Your objective: An exact transcription of all the data is required, with every image removed.

━━━━━━

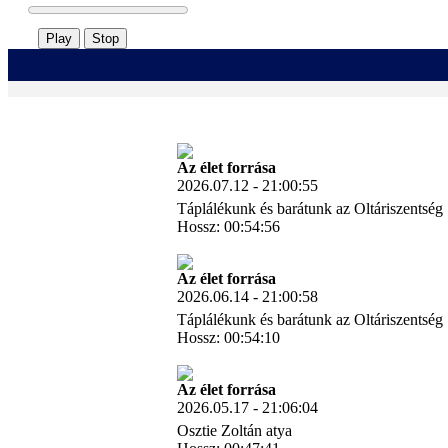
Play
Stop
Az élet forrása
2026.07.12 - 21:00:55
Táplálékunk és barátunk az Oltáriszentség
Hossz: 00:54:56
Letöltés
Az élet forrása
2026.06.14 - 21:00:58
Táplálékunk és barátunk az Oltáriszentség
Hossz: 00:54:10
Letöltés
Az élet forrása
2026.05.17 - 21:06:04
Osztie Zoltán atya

━━━━━━

Response:
Play
Stop
Az élet forrása
2026.07.12 - 21:00:55
Táplálékunk és barátunk az Oltáriszentség
Hossz: 00:54:56
Letöltés
Az élet forrása
2026.06.14 - 21:00:58
Táplálékunk és barátunk az Oltáriszentség
Hossz: 00:54:10
Letöltés
Az élet forrása
2026.05.17 - 21:06:04
Osztie Zoltán atya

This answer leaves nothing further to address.